Mentre la disapprovazione per la scelta dei suoi colleghi, gli imprenditori delle reti sociali, di cominciare (tardivamente) a ostacolare la diffusione di palesi falsità e di narrative fatte di oscuri complotti, trapela dal suo «meglio le teorie cospirative dei QAnon e del Pizzagate (i leader democratici accusati di essere pedofili che violentano bambini nel retrobottega di una pizzeria di Washington, ndr) che un Ministero della Verità».
Contrario a ogni tipo di regolamentazione, convinto che il progresso tecnologico vada perseguito senza sosta e senza preoccuparsi di eventuali costi e pericoli per la società, Thiel è un ultralibertario seguace di Ayn Rand che flirta anche coi gruppi dell'alt-right e non fa fatica, ad esempio, a sostenere che il regime sudafricano dell'apartheid (che lui non appoggiava) era quello economicamente più efficiente.

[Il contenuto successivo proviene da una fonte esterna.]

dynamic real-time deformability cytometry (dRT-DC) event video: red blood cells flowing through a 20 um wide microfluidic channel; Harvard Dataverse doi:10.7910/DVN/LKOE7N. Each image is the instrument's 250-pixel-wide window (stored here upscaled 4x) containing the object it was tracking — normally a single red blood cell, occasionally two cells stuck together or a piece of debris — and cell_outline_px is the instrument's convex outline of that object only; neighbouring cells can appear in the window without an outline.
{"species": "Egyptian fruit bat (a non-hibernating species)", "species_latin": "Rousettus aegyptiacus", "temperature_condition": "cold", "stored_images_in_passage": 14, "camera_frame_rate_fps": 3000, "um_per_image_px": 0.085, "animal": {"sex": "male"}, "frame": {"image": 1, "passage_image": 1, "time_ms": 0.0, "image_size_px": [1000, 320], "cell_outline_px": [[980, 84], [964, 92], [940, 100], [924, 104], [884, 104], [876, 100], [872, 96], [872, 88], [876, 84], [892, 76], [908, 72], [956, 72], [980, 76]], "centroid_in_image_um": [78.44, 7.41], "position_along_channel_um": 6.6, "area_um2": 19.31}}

Del resto è dal 2009 che Thiel afferma di non credere più che libertà e democrazia siano compatibili. Nel 2016, chiamato nel team della transizione che preparava il nuovo governo dopo l'elezione di Trump, Thiel propose interventi di disarticolazione dell'Amministrazione e scelte di uomini di estrema destra che spaventarono perfino Steve Bannon, allora mefistofelico braccio destro del neopresidente.
Oggi, abbandonato al suo destino Mark Zuckerberg del quale è stato il mentore fin dal lontano 2005 (ha lasciato il board di Meta-Facebook, pur rimanendo azionista della compagnia), l'imprenditore delle tecnologie ultrasegrete di Palantir (da lui fornite a Cia e Pentagono), massimo custode del cosiddetto «capitalismo della sorveglianza» grazie al controllo di tecnologie penetranti come quella del riconoscimento facciale, è pronto a una full immersion in politica.
I suoi alfieri sono due suoi ex dipendenti: il gestore di fondi e autore di Elegia Americana J. D. Vance candidato a un seggio senatoriale in Ohio e l'ex direttore generale delle sue aziende (e coautore di Zero to One) Blake Masters che punta a diventare senatore dell'Arizona.
Ma Thiel scommette anche su Ted Cruz, senatore «sfasciacarrozze» del Texas, sul leader dei repubblicani alla Camera Kevin McCarthy e sui candidati che cercano di defenestrare i deputati repubblicani che hanno votato a favore dell'impeachment di Donald Trump.